I can't say I'd be upset to find out I'm wrong about all of this. I'd never know, of course. But it strikes me that heaven is the opposite of not knowing, a state of spirit, union, reality, what have you, where we may know fully, even as we are fully known. That's my hunch, anyway.

Hawking said heaven's a fairy tale for people afraid of the dark, and that passes the muster of "Everything I've Been Told About Reality is Totally Wrong 101," but I expect something a little less glib from a mind like his. And anyway, I hope for heaven -- but not because I'm scared of the dark. That's just silly. When kids are scared of the dark, it's because of what they imagine is creeping around in it, not because they sense the impending dread of annihilation.
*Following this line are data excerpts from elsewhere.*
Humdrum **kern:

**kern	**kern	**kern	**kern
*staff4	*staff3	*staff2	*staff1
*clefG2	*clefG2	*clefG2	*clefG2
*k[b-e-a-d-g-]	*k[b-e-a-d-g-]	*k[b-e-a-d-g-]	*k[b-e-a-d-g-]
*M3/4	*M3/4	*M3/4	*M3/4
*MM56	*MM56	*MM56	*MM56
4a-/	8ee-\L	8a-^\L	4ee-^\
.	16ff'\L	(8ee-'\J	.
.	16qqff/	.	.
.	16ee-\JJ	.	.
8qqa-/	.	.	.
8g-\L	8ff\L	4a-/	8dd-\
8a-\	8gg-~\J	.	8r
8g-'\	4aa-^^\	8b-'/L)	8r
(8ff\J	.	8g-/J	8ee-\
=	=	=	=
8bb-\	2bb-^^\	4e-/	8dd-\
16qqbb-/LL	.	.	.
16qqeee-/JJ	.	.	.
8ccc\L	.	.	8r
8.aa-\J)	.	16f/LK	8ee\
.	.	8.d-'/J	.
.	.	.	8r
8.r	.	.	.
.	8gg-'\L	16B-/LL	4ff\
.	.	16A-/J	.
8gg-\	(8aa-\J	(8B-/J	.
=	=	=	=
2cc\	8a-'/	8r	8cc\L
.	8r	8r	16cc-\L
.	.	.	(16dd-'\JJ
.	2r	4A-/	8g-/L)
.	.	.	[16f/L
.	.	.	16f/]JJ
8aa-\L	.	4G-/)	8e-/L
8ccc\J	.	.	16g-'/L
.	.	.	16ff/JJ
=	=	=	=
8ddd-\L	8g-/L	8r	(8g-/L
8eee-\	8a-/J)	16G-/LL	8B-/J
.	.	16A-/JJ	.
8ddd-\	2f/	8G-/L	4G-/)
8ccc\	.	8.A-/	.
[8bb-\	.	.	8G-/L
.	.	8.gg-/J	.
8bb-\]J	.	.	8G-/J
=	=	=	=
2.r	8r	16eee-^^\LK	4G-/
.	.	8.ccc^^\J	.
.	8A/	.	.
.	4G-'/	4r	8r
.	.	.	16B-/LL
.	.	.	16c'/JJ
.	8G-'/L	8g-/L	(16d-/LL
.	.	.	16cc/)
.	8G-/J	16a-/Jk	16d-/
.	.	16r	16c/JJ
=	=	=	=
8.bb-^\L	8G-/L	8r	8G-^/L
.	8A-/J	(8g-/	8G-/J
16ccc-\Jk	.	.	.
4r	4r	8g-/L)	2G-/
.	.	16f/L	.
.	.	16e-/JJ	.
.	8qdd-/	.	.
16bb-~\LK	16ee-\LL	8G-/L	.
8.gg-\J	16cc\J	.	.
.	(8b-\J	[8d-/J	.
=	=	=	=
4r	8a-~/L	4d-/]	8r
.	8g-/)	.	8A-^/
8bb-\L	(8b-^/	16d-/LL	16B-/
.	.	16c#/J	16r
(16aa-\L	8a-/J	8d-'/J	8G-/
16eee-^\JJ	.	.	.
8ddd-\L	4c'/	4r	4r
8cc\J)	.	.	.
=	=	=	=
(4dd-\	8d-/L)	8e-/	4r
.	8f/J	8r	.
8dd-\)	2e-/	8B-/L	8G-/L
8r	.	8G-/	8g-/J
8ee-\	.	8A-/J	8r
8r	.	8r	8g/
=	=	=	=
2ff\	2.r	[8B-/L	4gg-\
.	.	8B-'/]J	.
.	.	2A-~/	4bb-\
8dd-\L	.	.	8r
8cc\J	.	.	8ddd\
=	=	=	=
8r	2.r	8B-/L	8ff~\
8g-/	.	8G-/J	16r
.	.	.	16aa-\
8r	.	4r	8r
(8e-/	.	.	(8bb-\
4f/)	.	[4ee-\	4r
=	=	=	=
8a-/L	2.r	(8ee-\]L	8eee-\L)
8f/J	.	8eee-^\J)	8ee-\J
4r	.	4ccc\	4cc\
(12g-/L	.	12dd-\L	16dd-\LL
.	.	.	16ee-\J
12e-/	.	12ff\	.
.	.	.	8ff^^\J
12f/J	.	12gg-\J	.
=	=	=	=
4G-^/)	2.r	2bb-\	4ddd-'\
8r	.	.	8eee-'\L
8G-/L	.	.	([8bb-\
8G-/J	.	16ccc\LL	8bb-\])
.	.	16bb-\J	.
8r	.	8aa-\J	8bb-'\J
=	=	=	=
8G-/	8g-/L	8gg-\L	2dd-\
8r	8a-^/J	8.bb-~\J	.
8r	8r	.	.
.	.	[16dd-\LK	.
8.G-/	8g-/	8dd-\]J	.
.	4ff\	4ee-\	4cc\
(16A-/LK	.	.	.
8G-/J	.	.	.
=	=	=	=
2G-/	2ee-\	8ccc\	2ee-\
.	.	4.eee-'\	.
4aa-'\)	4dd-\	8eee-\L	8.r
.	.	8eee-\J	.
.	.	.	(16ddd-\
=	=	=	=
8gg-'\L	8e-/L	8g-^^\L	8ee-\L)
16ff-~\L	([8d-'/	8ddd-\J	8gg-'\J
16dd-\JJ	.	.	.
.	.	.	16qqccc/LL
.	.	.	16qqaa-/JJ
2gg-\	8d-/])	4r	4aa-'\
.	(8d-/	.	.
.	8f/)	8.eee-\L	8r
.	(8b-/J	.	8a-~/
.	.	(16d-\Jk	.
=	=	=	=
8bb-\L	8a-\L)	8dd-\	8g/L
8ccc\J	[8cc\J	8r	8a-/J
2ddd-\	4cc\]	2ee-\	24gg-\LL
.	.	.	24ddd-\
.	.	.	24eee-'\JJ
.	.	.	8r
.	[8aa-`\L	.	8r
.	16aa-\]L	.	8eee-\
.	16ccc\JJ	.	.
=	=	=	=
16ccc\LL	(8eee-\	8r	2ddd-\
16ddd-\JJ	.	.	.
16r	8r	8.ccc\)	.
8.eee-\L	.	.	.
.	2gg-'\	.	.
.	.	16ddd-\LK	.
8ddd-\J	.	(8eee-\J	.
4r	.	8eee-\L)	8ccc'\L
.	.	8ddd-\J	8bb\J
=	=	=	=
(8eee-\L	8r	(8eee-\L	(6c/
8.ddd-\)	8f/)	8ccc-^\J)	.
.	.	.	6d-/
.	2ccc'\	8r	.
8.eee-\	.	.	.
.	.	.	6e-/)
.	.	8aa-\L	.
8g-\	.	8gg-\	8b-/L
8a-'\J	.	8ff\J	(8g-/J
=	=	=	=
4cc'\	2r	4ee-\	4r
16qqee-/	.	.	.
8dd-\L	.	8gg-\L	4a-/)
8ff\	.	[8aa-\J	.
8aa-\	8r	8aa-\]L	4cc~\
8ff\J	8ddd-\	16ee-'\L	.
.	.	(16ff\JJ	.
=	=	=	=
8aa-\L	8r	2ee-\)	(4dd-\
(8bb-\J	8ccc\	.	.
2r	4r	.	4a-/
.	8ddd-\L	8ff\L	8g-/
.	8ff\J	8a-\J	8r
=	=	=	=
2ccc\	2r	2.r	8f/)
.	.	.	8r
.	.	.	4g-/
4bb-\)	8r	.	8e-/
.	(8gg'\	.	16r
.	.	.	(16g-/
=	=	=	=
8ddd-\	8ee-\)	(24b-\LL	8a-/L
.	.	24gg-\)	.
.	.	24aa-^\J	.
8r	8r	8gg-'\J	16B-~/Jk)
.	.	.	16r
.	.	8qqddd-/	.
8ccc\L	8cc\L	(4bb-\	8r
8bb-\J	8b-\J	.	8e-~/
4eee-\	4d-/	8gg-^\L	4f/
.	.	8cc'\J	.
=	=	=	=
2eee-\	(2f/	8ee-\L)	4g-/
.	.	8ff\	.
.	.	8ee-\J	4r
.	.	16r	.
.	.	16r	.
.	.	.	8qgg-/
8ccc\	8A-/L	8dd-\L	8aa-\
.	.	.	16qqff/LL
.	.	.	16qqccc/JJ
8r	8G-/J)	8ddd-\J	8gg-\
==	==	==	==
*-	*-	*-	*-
In fact, kids don't get scared of the dark until someone tells them they should be, long after they've established skills like object permanence by which they understand that things don't disappear when the lights go off.

The good professor's recent "there's no heaven" moment of "Imagine"-esque aplomb is what it is. It's not really news, any more than it was news when the USSR said Yuri Gagarin didn't find God in low orbit. We're talking about physical apples and spiritual oranges. An entirely materialistic cosmology amazes and enthralls me. The vast expanse of the universe does things to my soul I can't explain. Maybe that's akin to some innate fear of heights, maybe there's an evolutionary edge to feeling things like awe, epiphany, transcendence. And maybe heaven is in these details even as I don't expect the Hubble to send back any pictures of the Holy City coming down. Even as I don't expect pristine, cogent metaphysics from the leading scientific minds of history.

I'm one of those saps who's always been interested in the theory of The Thing In Itself. My impulse to sit and appreciate a moment, a painting, a puddle, a record, to find some unifying string in all of it or even to appreciate it for what it is, well, this borders, at times, on obsessive compulsion. Maybe so, maybe so. Maybe we're only talking about chemicals. In my silly, time-bound mind, I have to wonder, though, who the hell put them there. And why.